On Tue, Jun 30, 2026 at 6:35 AM Abhishek Kaushik
<[email protected]> wrote:
>
> For a widening conversion of the result of a signed multiply by a
> positive power of two, rewrite the sequence to widen the multiplicand
> before multiplying. This exposes the form that AArch64 can emit as
> SBFIZ and avoids a separate sign extension. The rewrite is valid
> because overflow in the original signed multiply is undefined.
>
> Bootstrapped and regression tested on aarch64-linux-gnu.
>
> gcc/
> * config/aarch64/aarch64.cc: Include gimple-fold.h.
> (aarch64_try_widen_mult_by_pow2): New function.

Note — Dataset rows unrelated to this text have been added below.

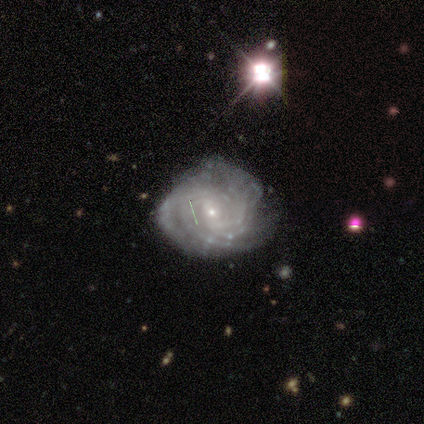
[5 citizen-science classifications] smooth-or-featured: featured or disk: 100% | smooth: 0% | star or artifact: 0%
  disk-edge-on: no: 100% | yes: 0%
    bar: no: 80% | strong: 20% | weak: 0%
    has-spiral-arms: yes: 100% | no: 0%
      spiral-winding: medium: 60% | tight: 40% | loose: 0%
      spiral-arm-count: 3: 40% | 4: 20% | more than 4: 20% | can't tell: 20% | 1: 0% | 2: 0%
    bulge-size: small: 80% | moderate: 20% | dominant: 0% | large: 0% | none: 0%
  merging: none: 80% | minor disturbance: 20% | major disturbance: 0% | merger: 0%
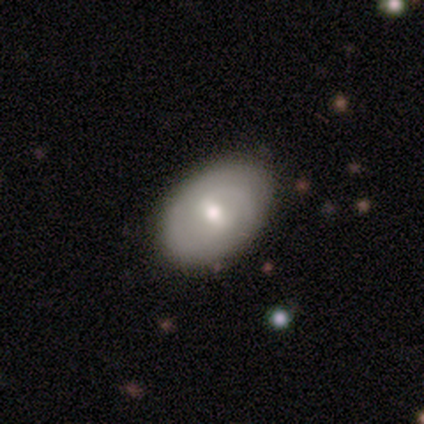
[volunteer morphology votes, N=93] type=featured or disk (45%); edge-on=no (98%); bar=weak (54%); spiral arms=yes (66%); winding=tight (44%, tied with medium); arm count=2 (48%); bulge=moderate (66%); merging=none (84%).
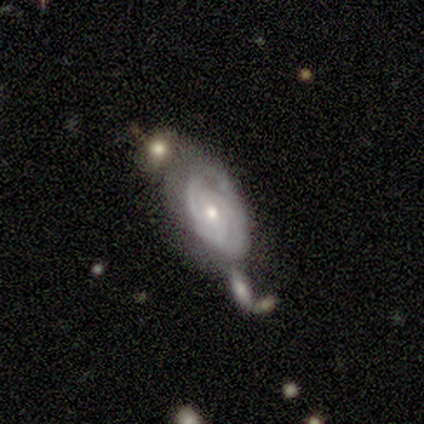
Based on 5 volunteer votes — Smooth or featured? 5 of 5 (100%) said featured or disk. Edge-on disk? 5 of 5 (100%) said no. Bar? 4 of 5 (80%) said no. Spiral arms? 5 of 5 (100%) said yes. Spiral winding? 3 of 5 (60%) said tight. Spiral arm count? 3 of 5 (60%) said can't tell. Bulge size? 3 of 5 (60%) said moderate. Merging? 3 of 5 (60%) said none.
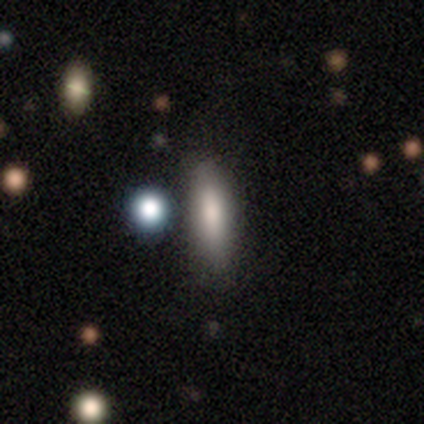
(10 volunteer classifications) Morphology: type=smooth (70%); roundness=cigar-shaped (71%); merging=none (78%).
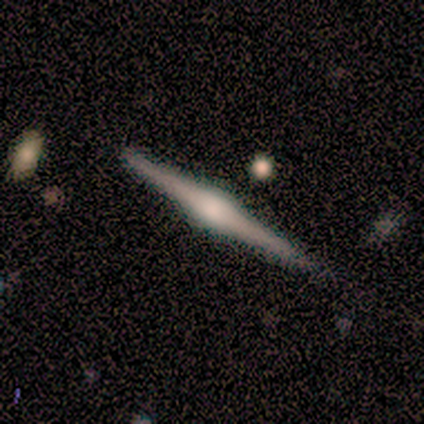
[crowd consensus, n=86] smooth_or_featured: featured or disk (p=0.88) [alt: smooth p=0.08]
disk_edge_on: yes (p=0.99) [alt: no p=0.01]
edge_on_bulge: rounded (p=0.88) [alt: boxy p=0.12]
merging: none (p=0.87) [alt: minor disturbance p=0.12]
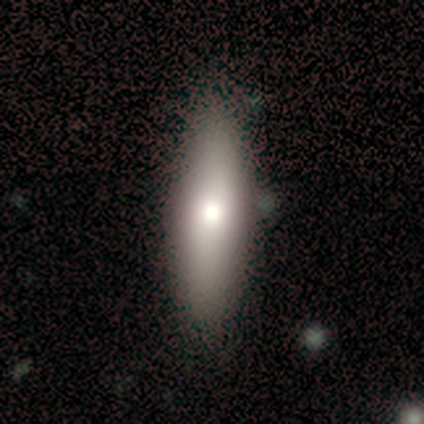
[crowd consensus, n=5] Q: Smooth or featured?
A: smooth (60%); runner-up: featured or disk (40%)
Q: How rounded?
A: cigar-shaped (100%)
Q: Merging?
A: none (80%); runner-up: minor disturbance (20%)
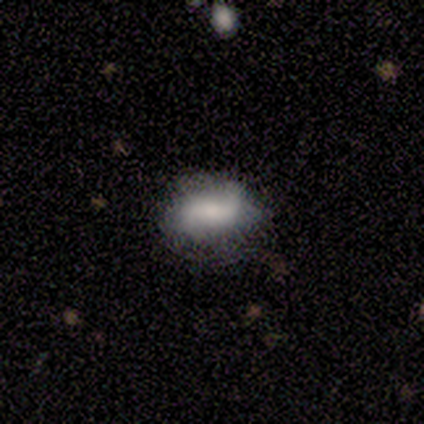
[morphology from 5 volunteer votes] Volunteers were most divided on "merging" (2-way tie): none: 40%, major disturbance: 40%, minor disturbance: 20%, merger: 0%. More confident: how rounded — in between (67%); smooth or featured — smooth (60%).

> (aarch64_instruction_selection): Call it for conversion assignments.
Ok.
>
> gcc/testsuite/
> * gcc.target/aarch64/sbfiz-widen-mult-1.c: New test.
> ---
> Changes since v1:
> - Check that TYPE precision is not bigger than BITS_PER_WORD
> - Use gimple_convert instead of gimple_build_assign
> - Use check-function-bodies in tests
>
> gcc/config/aarch64/aarch64.cc | 86 +++++++++++++++++++
> .../gcc.target/aarch64/sbfiz-widen-mult-1.c | 49 +++++++++++
> 2 files changed, 135 insertions(+)
> create mode 100644 gcc/testsuite/gcc.target/aarch64/sbfiz-widen-mult-1.c
>
> diff --git a/gcc/config/aarch64/aarch64.cc b/gcc/config/aarch64/aarch64.cc
> index 124e6dc37cc..4b5ecc00411 100644
> --- a/gcc/config/aarch64/aarch64.cc
> +++ b/gcc/config/aarch64/aarch64.cc
> @@ -61,6 +61,7 @@
> #include "dwarf2.h"
> #include "dwarf2out.h"
> #include "gimple-iterator.h"
> +#include "gimple-fold.h"
> #include "tree-vectorizer.h"
> #include "aarch64-cost-tables.h"
> #include "dumpfile.h"
> @@ -2229,6 +2230,87 @@ aarch64_preferred_else_value (unsigned, tree, unsigned
> int nops, tree *ops)
> return nops == 3 ? ops[2] : ops[0];
> }
>
> +/* Try to widen a signed, overflow-undefined multiply by a power of two
> before
> + converting it to a wider integral type.
> +
> + This helps AArch64 instruction selection expose a form that can be emitted
> + as SBFIZ, avoiding an otherwise separate sign-extension around the
> + shift/bitfield operation.
> +
> + For example, rewrite:
> +
> + _2 = _1 * 2;
> + _3 = (long int) _2;
> +
> + into:
> +
> + _6 = (long int) _1;
> + _3 = _6 * 2;
> +
> + This is valid because overflow in the original narrow signed multiply is
> + undefined. For all defined executions, widening the multiplicand before
> the
> + multiply produces the same value as multiplying in the narrow type and
> then
> + converting the result.
> +
> + The original narrow multiply is removed immediately. There is no DCE pass
> + after AArch64 instruction selection, so leaving it behind would keep dead
> + multiplications in the final optimized GIMPLE dump. */
> +static bool
> +aarch64_try_widen_mult_by_pow2 (const gassign *convert,
> + gimple_stmt_iterator *gsi)
> +{
> + tree type = TREE_TYPE (gimple_assign_lhs (convert));
> + tree inner = gimple_assign_rhs1 (convert);
> + tree inner_type = TREE_TYPE (inner);
> +
> + if (!INTEGRAL_TYPE_P (type)
> + || !INTEGRAL_TYPE_P (inner_type)
> + || !TYPE_OVERFLOW_UNDEFINED (inner_type)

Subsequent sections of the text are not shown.